Jeffrey Dahmer killed seventeen men before he was arrested in 1991. An intended victim had escaped his personal killing field and returned with the police. Inside Dahmer's apartment they found human heads, intestines, hearts, defleshed skulls, and dismembered torsos half-dissolved in a barrel of acid. Numerous snapshots depicted posed and mutilated bodies. With chloroform, electric saws, acid, and formaldehyde, Dahmer was killing men and preserving or dissolving their parts. Sometimes he cooked and tasted them.
The man who'd stopped him was Tracy Edwards, still wearing the handcuffs that Dahmer had used to restrain him. Later in court, Edwards gave a description of how Dahmer had transformed into a monster that night and threatened to kill him. "He said he was going to eat my heart," Edwards testified in a quavering voice. "He laid across me and put his head on my chest and was listening to my heart."
Now Edwards has been in court for his own sentencing for a homicide. During an altercation with a homeless man, Johnny Jordan, Edwards helped another individual to throw him over a bridge into a river. Jordan drowned. Edwards' attorney threw part of the blame on Dahmer, stating that Edwards' troubles are the result of PTSD from his ordeal in Dahmer's apartment. On the bridge, two decades later, he had "shorted out."

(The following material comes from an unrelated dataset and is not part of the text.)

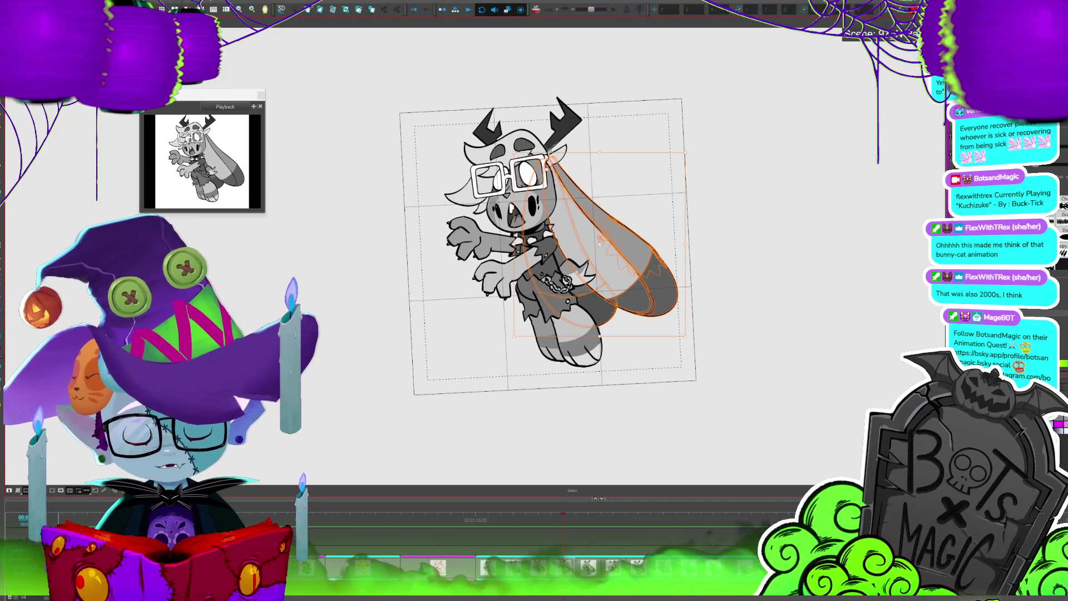
drag(702, 253, 694, 252)
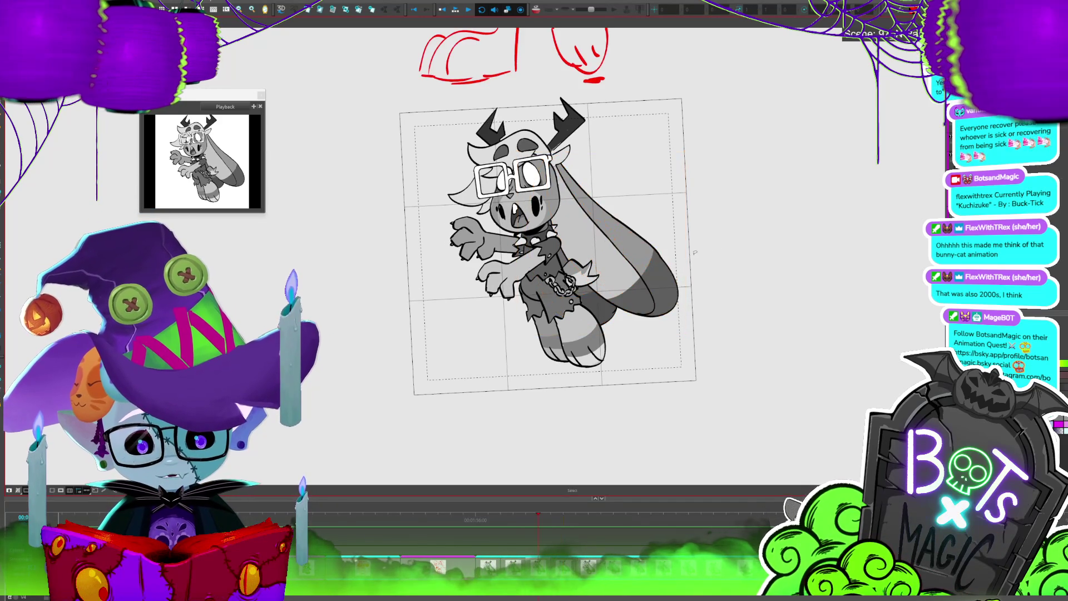
drag(628, 332, 631, 332)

PTSD is an anxiety disorder that can be acute, chronic, or delayed. It can happen to anyone, but we don't know why some suffer more than others. The symptoms range all over the place, and a positive prognosis relies on therapy and a good support system. Supposedly, the impact of trauma can diminish over time, but here we are, twenty years later (almost to the day), and an attorney is offering Edwards' horrendous past experience one night as a mitigating factor.
Is it just an excuse? The attorney is not a mental health expert and he didn't bring one to court to support his opinion. In addition, Edwards is not the only person to have endured and survived torment from a serial killer. In fact, a number of others have been treated far worse, but most haven't harmed or killed anyone.
So, is this alleged post-Dahmer stress disorder, which seems to have pushed Edwards into a mess of trouble over the years, just another designer defense?
The goal of designer defenses, which have taken many forms since the so-called (and poorly named) Twinkie defense in 1979, is to transfer responsibility from perpetrators to external factors. Many rely on the notion of temporary psychosis or use a twist on a more traditional disorder. We've seen "black rage," "Matrix confusion," "cyberspace addiction," "gay panic," "9-11 syndrome," "mother lion," and "urban survival," among others.
Such defenses are devised when full-blown psychosis cannot be proven and they generally tap into some subconscious social force, such as sympathy for abused individuals, to sway a judge or jury. Whether or not a defense can win an acquittal (about 8-10% have), it can result in a hung jury or mitigate the severity of the punishment. A study of nearly 200 cases that used some type of designer defense reveals that about 50% succeeded in some manner. Most often, the defendant receives a reduced sentence, especially if he or she is more likable than the victim, is female, or is particularly sympathetic. Attorneys don't even need to use clinical experts to persuade fact-finders to accept the disorder.
However, we must keep such claims in perspective, as did the judge in the Edwards case. Although extreme trauma might erode cognitive abilities, it does not hijack judgment altogether. Edwards is now 52. Nothing in his mental state blinded him to the fact that pushing a man off a bridge was reckless, dangerous, and potentially fatal. The judge was right to say that, despite his past ordeal, Edwards should have known better.